In a previous study, we showed that TGF-β increased the immunosuppressive function of MDSCs in a murine colitis model [7]. However, the function of TGF-β is not restricted to prolonged inflammatory response alleviation. Many studies have shown the roles of TGF-β in tumor metastasis [24,25] and immune modulation. Here, we demonstrate an additional role of TGF-β as an immune modulator in the TME. TGF-β increased the Mo-MDSC population, which directly interact with tumor cells and induce EMT in the TME [19]. The immunosuppressive function of MDSCs was assessed based on their mRNA expression of effector molecules. Arginase1, iNOS, and IL-10 mRNA levels increased with TGF-β treatment. Most importantly, TGF-β altered the gene expression profile of MDSCs, upregulating pro-metastatic genes such as Mfge8. Although MFGE8 did not promote MDSCs immunosuppressive function itself, it affected the phenotype of B16F10 melanoma cells, suggesting a role of TGF-β and TGF-β—induced genes in tumor metastasis. Furthermore, MFGE8 produced by MDSCs may also be involved in the inhibition of T cell proliferation in the tumor microenvironment, as a previous report showed inhibition of T cell proliferation by MFGE8 [55].
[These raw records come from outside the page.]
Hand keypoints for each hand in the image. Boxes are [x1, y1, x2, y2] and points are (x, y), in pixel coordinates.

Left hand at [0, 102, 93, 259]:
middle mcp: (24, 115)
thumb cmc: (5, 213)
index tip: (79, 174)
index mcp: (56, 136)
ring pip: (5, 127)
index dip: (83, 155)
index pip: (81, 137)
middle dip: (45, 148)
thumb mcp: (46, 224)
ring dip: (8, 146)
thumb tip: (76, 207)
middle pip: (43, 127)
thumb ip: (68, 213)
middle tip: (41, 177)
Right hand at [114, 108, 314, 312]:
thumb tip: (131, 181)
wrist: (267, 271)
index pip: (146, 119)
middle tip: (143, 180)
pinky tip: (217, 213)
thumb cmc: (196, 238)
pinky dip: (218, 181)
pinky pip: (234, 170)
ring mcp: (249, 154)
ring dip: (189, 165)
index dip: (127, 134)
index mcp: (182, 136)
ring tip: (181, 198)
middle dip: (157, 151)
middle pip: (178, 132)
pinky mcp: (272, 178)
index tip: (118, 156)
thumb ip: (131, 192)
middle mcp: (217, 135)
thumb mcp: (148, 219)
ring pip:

Generally, cancer metastasis is related to the prognosis and survival rate. Often, melanoma can be detected easily, but it is highly metastatic, thus increasing the mortality rate [56,57]. In this study, we showed that MDSCs induce the migration of B16F10 mouse melanoma cells by secreting MFGE8, and MFGE8 neutralization suppressed their migration. A previous study also suggested MFGE8 antibody as a novel therapeutic for ovarian carcinoma [27]. Together, these results suggest the therapeutic potential of targeting MDSCs or MFGE8 for metastatic melanoma or other cancers.

5. Conclusions

We demonstrate that TGF-β alters the gene expression profile of MDSCs. Mfge8 and a number of other metastatic genes were upregulated in TGF-β-treated MDSCs. MFGE8 did not directly increase MDSC effector molecule expression, but MDSC-derived MFGE8 promoted the metastasis of B16F10 melanoma cells, suggesting that MDSC-derived MFGE8 could be a promising target for metastatic cancer therapies.